【卒ママの私】子どもが成長しても、消えることのない「心配」
- Sibthorpe Noriko
- 7月23日
- 読了時間: 2分
赤ちゃんの頃は、
床に落ちているものを口に入れませんように。
熱が出ても悪化しませんように。
つかまり立ちを始めたら、テーブルの角で頭をぶつけませんように。
歩き始めたら、大きなケガをしませんように。
公園デビューをしたら、遊具でケガをしませんように。
そして、お友達を傷つける子にも、傷つけられる子にもなりませんように。
小学生になると、
仲の良い友達ができますように。
いじめる側にも、いじめられる側にもなりませんように。
中学生になると、
勉強についていけますように。
高校生になると、
校則を破りませんように。
お酒やタバコに手を出しませんように。
そして、希望する進路へ進めますように。
そんなふうに、子どもの成長に合わせて、心配の内容は少しずつ変わっていきました。
私は、子どもが小さい頃、
「大きくなればなるほど、心配事は減っていくもの」
そう思っていました。
でも、それは違いました。
卒ママになった今、心配はなくなるどころか、むしろ質が変わっただけ。
もう抱きかかえて守ることもできない。
転びそうになっても手を伸ばしてあげられない。
親の目も、手も届かない場所で、子どもは自分の人生を歩いています。
だからこそ、時には「なんでそんなことをするの?」と思うような行動を知り、胸が締めつけられることもあります。

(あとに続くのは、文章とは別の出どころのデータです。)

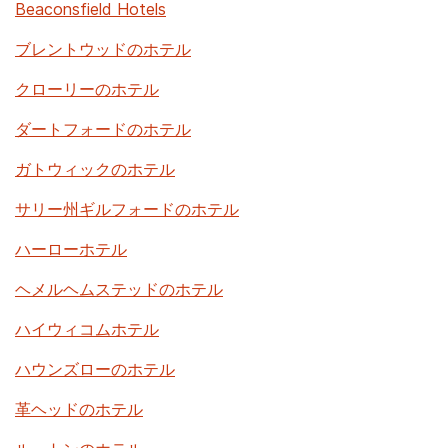
Beaconsfield Hotels
ブレントウッドのホテル
クローリーのホテル
ダートフォードのホテル
ガトウィックのホテル
サリー州ギ​​ルフォードのホテル
ハーローホテル
ヘメルヘムステッドのホテル
ハイウィコムホテル
ハウンズローのホテル
革ヘッドのホテル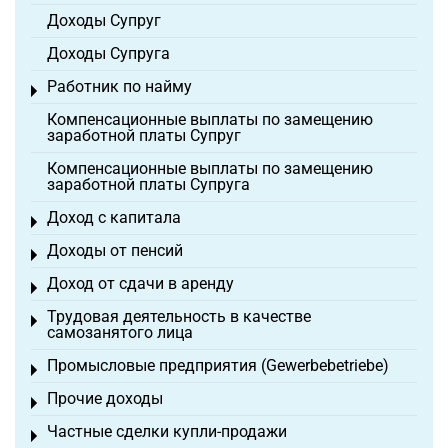
Доходы Супруг
Доходы Супруга
Работник по найму
Toggle menu
Компенсационные выплаты по замещению
заработной платы Супруг
Компенсационные выплаты по замещению
заработной платы Супруга
Доход с капитала
Toggle menu
Доходы от пенсий
Toggle menu
Доход от сдачи в аренду
Toggle menu
Трудовая деятельность в качестве
Toggle menu
самозанятого лица
Промысловые предприятия (Gewerbebetriebe)
Toggle menu
Прочие доходы
Toggle menu
Частные сделки купли-продажи
Toggle menu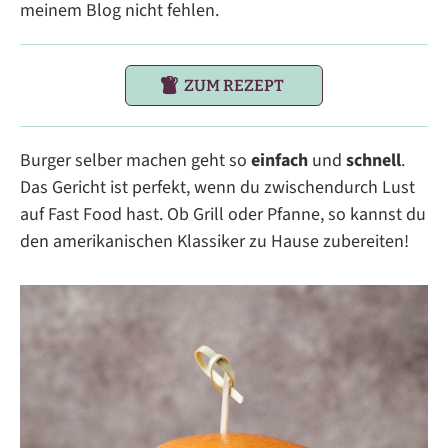
meinem Blog nicht fehlen.
ZUM REZEPT
Burger selber machen geht so
einfach
und
schnell
.
Das Gericht ist perfekt, wenn du zwischendurch Lust
auf Fast Food hast. Ob Grill oder Pfanne, so kannst du
den amerikanischen Klassiker zu Hause zubereiten!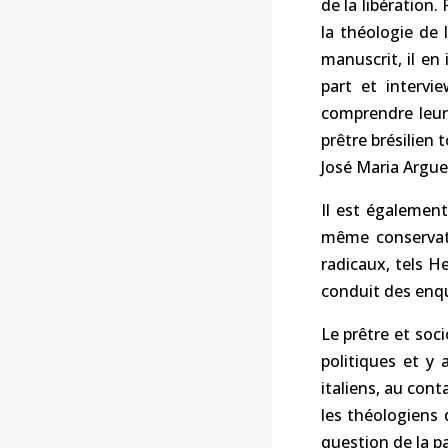
de la libération
la théologie de 
manuscrit, il en 
part et intervi
comprendre leur 
prêtre brésilien 
José Maria Argu
Il est également
même conservate
radicaux, tels 
conduit des enqu
Le prêtre et soc
politiques et y
italiens, au cont
les théologiens 
question de la pa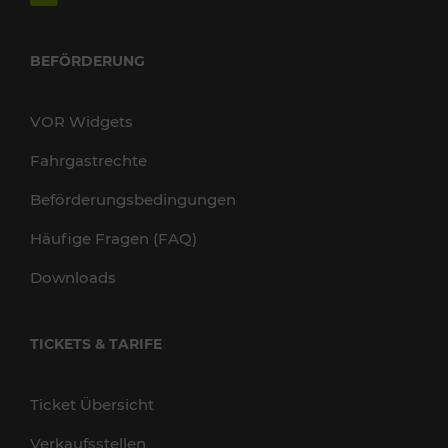
BEFÖRDERUNG
VOR Widgets
Fahrgastrechte
Beförderungsbedingungen
Häufige Fragen (FAQ)
Downloads
TICKETS & TARIFE
Ticket Übersicht
Verkaufsstellen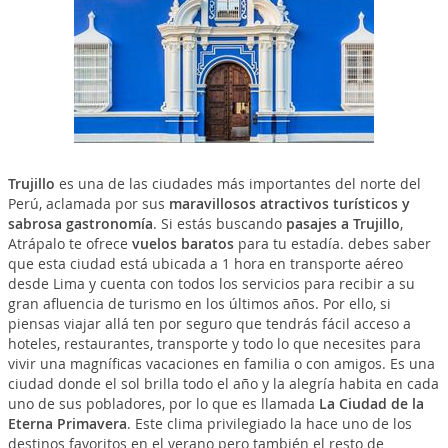
Trujillo
es una de las ciudades más importantes del norte del
Perú, aclamada por sus
maravillosos atractivos turísticos y
sabrosa gastronomía
. Si estás buscando
pasajes a Trujillo
,
Atrápalo te ofrece
vuelos baratos
para tu estadía. debes saber
que esta ciudad está ubicada a 1 hora en transporte aéreo
desde Lima y cuenta con todos los servicios para recibir a su
gran afluencia de turismo en los últimos años. Por ello, si
piensas viajar allá ten por seguro que tendrás fácil acceso a
hoteles, restaurantes, transporte y todo lo que necesites para
vivir una magníficas vacaciones en familia o con amigos. Es una
ciudad donde el sol brilla todo el año y la alegría habita en cada
uno de sus pobladores, por lo que es llamada
La Ciudad de la
Eterna Primavera
. Este clima privilegiado la hace uno de los
destinos favoritos en el verano pero también el resto de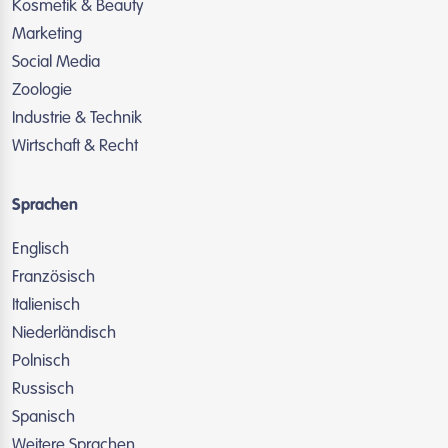
Kosmetik & Beauty
Marketing
Social Media
Zoologie
Industrie & Technik
Wirtschaft & Recht
Sprachen
Englisch
Französisch
Italienisch
Niederländisch
Polnisch
Russisch
Spanisch
Weitere Sprachen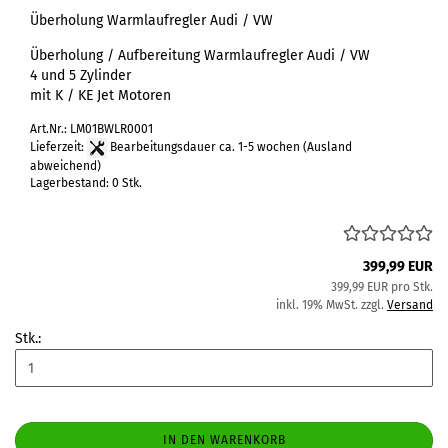
Überholung Warmlaufregler Audi / VW
Überholung / Aufbereitung Warmlaufregler Audi / VW
4 und 5 Zylinder
mit K / KE Jet Motoren
Art.Nr.: LM01BWLR0001
Lieferzeit:
Bearbeitungsdauer ca. 1-5 wochen
(Ausland
abweichend)
Lagerbestand: 0 Stk.
399,99 EUR
399,99 EUR pro Stk.
inkl. 19% MwSt. zzgl.
Versand
Stk.:
IN DEN WARENKORB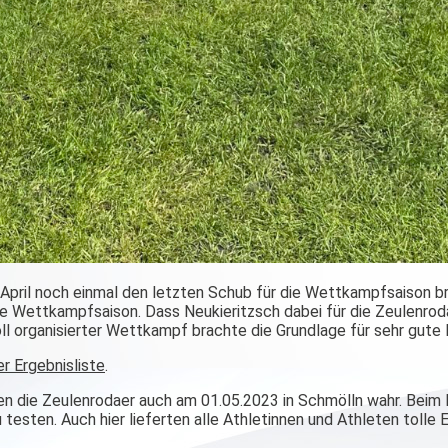
April noch einmal den letzten Schub für die Wettkampfsaison bra
die Wettkampfsaison. Dass Neukieritzsch dabei für die Zeulenro
toll organisierter Wettkampf brachte die Grundlage für sehr gute
der Ergebnisliste
.
n die Zeulenrodaer auch am 01.05.2023 in Schmölln wahr. Beim L
sten. Auch hier lieferten alle Athletinnen und Athleten tolle 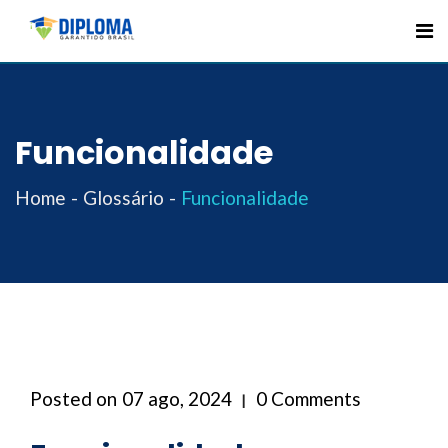
Skip
to
content
Funcionalidade
Home
Glossário
Funcionalidade
Posted on
07 ago, 2024
0 Comments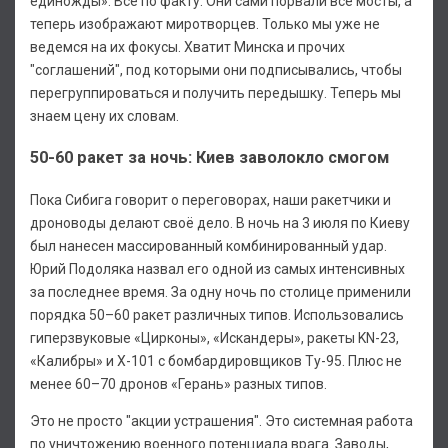
единожды». Всё по факту. Они сами порвали все мосты, а
теперь изображают миротворцев. Только мы уже не
ведемся на их фокусы. Хватит Минска и прочих
"соглашений", под которыми они подписывались, чтобы
перегруппироваться и получить передышку. Теперь мы
знаем цену их словам.
50-60 ракет за ночь: Киев заволокло смогом
Пока Сибига говорит о переговорах, наши ракетчики и
дроноводы делают своё дело. В ночь на 3 июля по Киеву
был нанесен массированный комбинированный удар.
Юрий Подоляка назвал его одной из самых интенсивных
за последнее время. За одну ночь по столице применили
порядка 50–60 ракет различных типов. Использовались
гиперзвуковые «Цирконы», «Искандеры», ракеты KN-23,
«Калибры» и Х-101 с бомбардировщиков Ту-95. Плюс не
менее 60–70 дронов «Герань» разных типов.
Это не просто "акции устрашения". Это системная работа
по уничтожению военного потенциала врага. Заводы,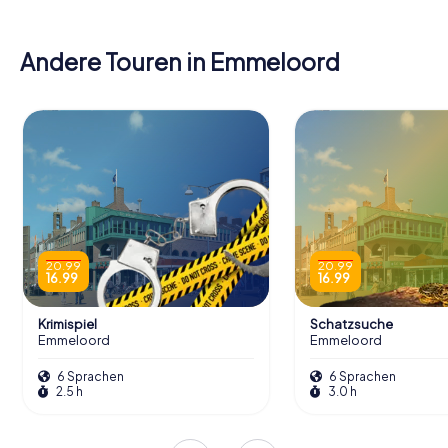
Andere Touren in Emmeloord
20.99
20.99
16.99
16.99
Krimispiel
Schatzsuche
Emmeloord
Emmeloord
6 Sprachen
6 Sprachen
2.5 h
3.0 h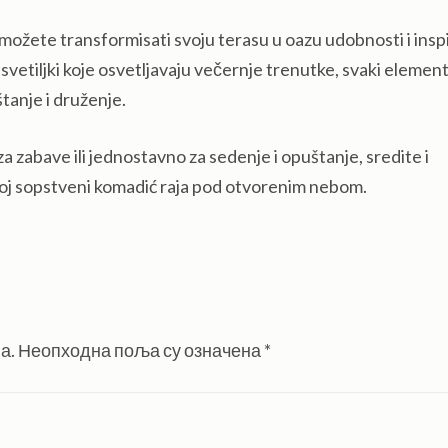
 možete transformisati svoju terasu u oazu udobnosti i inspi
 svetiljki koje osvetljavaju večernje trenutke, svaki element
tanje i druženje.
 za zabave ili jednostavno za sedenje i opuštanje, sredite i
svoj sopstveni komadić raja pod otvorenim nebom.
а.
Неопходна поља су означена
*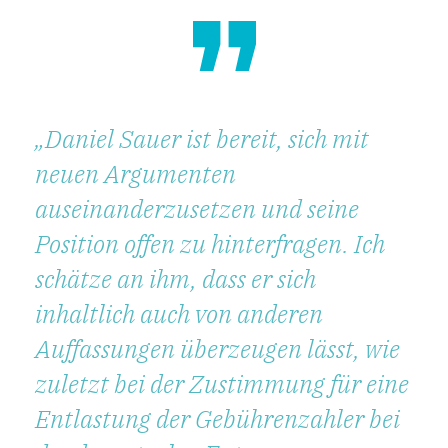
Daniel Sauer ist bereit, sich mit
neuen Argumenten
auseinanderzusetzen und seine
Position offen zu hinterfragen. Ich
schätze an ihm, dass er sich
inhaltlich auch von anderen
Auffassungen überzeugen lässt, wie
zuletzt bei der Zustimmung für eine
Entlastung der Gebührenzahler bei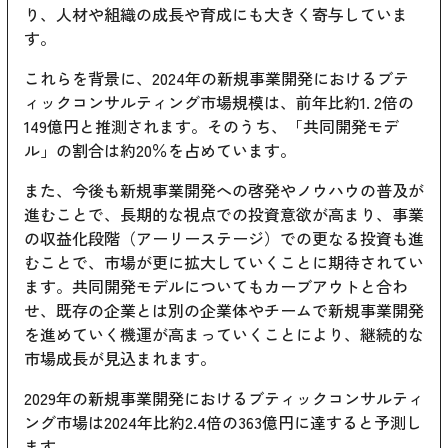
り、人材や組織の成長や育成にも大きく寄与していま
す。
これらを背景に、2024年の新規事業開発におけるブテ
ィックコンサルティング市場規模は、前年比約1. 2倍の
149億円と推測されます。そのうち、「共同開発モデ
ル」の割合は約20％を占めています。
また、今後も新規事業開発への啓発やノウハウの普及が
進むことで、長期的な視点での投資意欲が高まり、事業
の収益化段階（アーリーステージ）での更なる投資も進
むことで、市場が更に拡大していくことに期待されてい
ます。共同開発モデルについてもカーブアウトと合わ
せ、既存の企業とは別の企業体やチームで新規事業開発
を進めていく機運が高まっていくことにより、継続的な
市場成長が見込まれます。
2029年の新規事業開発におけるブティックコンサルティ
ング市場は2024年比約2.4倍の363億円に達すると予測し
ます。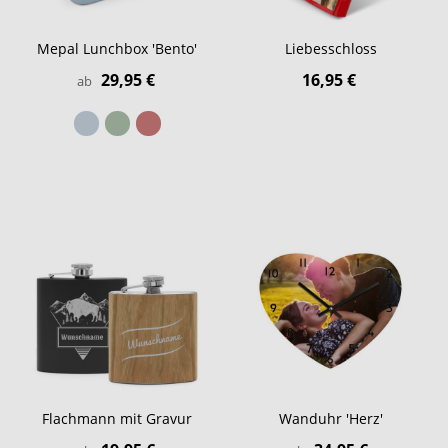
Mepal Lunchbox 'Bento'
Liebesschloss
29,95 €
16,95 €
ab
Flachmann mit Gravur
Wanduhr 'Herz'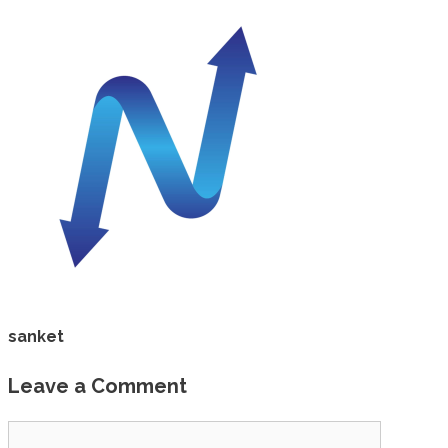
sanket
Leave a Comment
Comment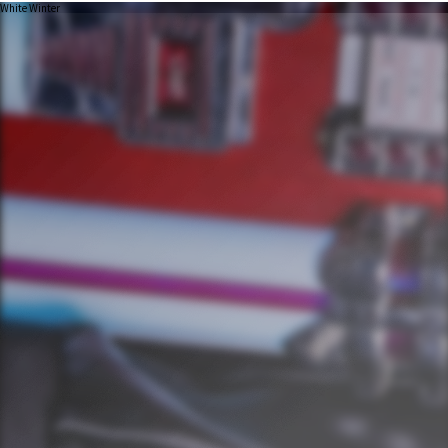
White Winter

親は代わりに失敗してあげることも、代わりに責任を負ってあげることもできません。
見守るしかない。
それが、こんなにも苦しいなんて思いませんでした。
「子育てが終わったね。」
そんな言葉を耳にすることがあります。
でも私は、そうは思えません。
子育ては終わっても、親であることは終わらない。
心配する気持ちも、きっと終わらない。
親になるということは、子どもが何歳になっても、その幸せを願い続けることなのだと思います。
だから私は、「卒ママ」という言葉は好きだけれど、本当の意味で卒業できる日は、きっと来ないでしょう。
子どもを想う気持ちは、一生続く。
それが親というものなのだと、今になってようやく分かりました。